Rapidly answers “why are these data sets different” by leveraging hierarchical/relatedness information. In short, we develop an algorithm to quickly compute the Unifrac distance by leveraging the earth mover's distance, prove its correctness, and derive time and space complexity characterizations.
In a very reproducible fashion, we assess a wide variety of computational techniques in metagenomics, including assembly (putting together pieces of genomes, called contigs, from short reads), binning (figuring out where the contigs came from), and taxonomic profiling (determining which organisms are present in a sample and at what relative amount).
After introducing the notion of a random substitution Markov chain, we relate it to other notions of a "random substitution" and give a complete description of the Martin boundary for a few interesting examples.
In a network of interacting quantities (such as a food web), we examine how qualitative and quantitative predictions change when a quantity (such as the abundance of an organism or a set of organisms) is increased. This is quantified in terms of which model parameters cause the largest change in predictions.
We present the idea of using the "earth mover's distance" (aka the first Wasserstein metric) to measure the distance between samples of DNA. This reduces to finding the most efficient way to transform one kind of graph (known as de Bruijn graphs) into another.
We present a computational technique that answers the question "Which organisms are present in a given sample of of DNA from a microbial community, and at what relative amount" while simultaneously predicting the relatedness of novel (never-before seen organisms) in relation to known organisms. This relies on a mathematical technique referred to as sparsity-promoting optimization and relies on a technique similar to the Jaccard index.
We develop a pre-processing step that significantly improves k-mer based metagenomic profiling techniques.
In this paper, we improve both the accuracy and speed of the Quikr approach to classifying a given set of metagenomic DNA sequences (16S rRNA). This is accomplished by increasing the number of "feature vectors" we use for each training genome, and by modifying the Lawson-Hanson algorithm for non-negative least squares.

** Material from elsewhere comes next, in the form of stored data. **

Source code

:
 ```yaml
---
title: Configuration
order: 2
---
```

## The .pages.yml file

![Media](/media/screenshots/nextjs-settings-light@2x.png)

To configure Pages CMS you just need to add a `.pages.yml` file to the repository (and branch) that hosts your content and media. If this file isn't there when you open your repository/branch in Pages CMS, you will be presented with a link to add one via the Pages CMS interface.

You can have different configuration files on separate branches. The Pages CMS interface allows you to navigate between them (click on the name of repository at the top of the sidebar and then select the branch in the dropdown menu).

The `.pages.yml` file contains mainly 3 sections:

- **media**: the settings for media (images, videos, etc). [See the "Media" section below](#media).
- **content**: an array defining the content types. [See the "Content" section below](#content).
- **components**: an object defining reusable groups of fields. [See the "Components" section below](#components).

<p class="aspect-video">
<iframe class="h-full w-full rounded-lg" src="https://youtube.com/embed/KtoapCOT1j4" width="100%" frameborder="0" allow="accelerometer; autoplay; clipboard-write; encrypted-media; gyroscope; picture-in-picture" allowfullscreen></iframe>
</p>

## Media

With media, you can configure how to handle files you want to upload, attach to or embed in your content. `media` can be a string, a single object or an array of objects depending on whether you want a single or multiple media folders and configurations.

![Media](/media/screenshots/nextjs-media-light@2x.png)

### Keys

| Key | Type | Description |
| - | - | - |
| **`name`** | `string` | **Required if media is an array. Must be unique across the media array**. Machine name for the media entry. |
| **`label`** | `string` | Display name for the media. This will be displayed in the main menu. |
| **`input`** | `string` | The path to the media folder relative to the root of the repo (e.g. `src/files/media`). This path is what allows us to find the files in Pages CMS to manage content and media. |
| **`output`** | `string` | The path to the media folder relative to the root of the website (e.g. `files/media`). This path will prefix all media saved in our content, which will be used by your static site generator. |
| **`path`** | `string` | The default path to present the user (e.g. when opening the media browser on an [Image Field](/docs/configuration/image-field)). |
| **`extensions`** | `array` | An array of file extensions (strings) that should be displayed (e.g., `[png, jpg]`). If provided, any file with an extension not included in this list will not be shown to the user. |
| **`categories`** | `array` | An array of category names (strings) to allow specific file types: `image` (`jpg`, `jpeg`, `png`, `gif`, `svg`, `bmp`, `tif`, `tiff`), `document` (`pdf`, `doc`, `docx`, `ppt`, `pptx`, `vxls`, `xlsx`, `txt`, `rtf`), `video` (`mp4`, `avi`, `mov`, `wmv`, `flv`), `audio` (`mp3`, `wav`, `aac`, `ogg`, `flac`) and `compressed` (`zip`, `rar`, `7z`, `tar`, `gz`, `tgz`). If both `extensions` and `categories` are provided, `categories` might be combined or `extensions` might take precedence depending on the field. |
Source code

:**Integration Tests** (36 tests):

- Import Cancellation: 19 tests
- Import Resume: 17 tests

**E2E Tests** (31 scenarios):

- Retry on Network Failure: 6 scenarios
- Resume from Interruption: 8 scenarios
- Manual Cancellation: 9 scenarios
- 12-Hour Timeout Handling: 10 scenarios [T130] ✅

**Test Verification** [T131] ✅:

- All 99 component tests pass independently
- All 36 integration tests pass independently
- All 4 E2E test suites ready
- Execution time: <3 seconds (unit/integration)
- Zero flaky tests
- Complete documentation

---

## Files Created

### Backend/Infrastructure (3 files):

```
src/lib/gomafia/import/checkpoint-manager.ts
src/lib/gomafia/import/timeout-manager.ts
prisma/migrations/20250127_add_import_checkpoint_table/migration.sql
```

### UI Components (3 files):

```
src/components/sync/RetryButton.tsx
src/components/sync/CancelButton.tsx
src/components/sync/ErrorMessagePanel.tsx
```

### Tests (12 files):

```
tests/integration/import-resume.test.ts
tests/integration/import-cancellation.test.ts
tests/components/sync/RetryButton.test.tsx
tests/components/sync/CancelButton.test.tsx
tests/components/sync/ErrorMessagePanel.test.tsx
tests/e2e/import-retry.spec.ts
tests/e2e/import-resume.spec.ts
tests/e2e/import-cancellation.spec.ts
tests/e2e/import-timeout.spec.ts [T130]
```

Extending the results of Quikr to whole genome shotgun metagenomic samples, we develop a method to automatically select a parameter that balances sparsity (how succinct the result is) with accuracy.
We prove that nonnegative least squares (typically prone to over-fitting) can be slightly modified to return sparse results.
We demonstrate that a concept of "weighted information content" (known as topological pressure, from the ergodic theory literature) can be used to facilitate the analysis of genomic data (in particular, find areas of a genome that have many genes in them). This is a conceptual extension to topological entropy approach presented earlier.
We review a variety of entropy/randomness-based techniques that are useful in a variety of data mining applications.
We introduce an extremely fast, light-weight, "big data" algorithm to quickly answer the question of "which bacteria are present?" in a given sample of DNA. The method is based on the theory of compressed sensing and aims to find the simplest explanation for the data in terms of known information.
This is my PhD thesis from Penn State (advised by Manfred Denker).
I define a new notion of "randomness" (called topological pressure) suitable for use on sequences of symbols (words) of finite length. I show that this can be used to distinguish between biologically interesting sequences in the human genome.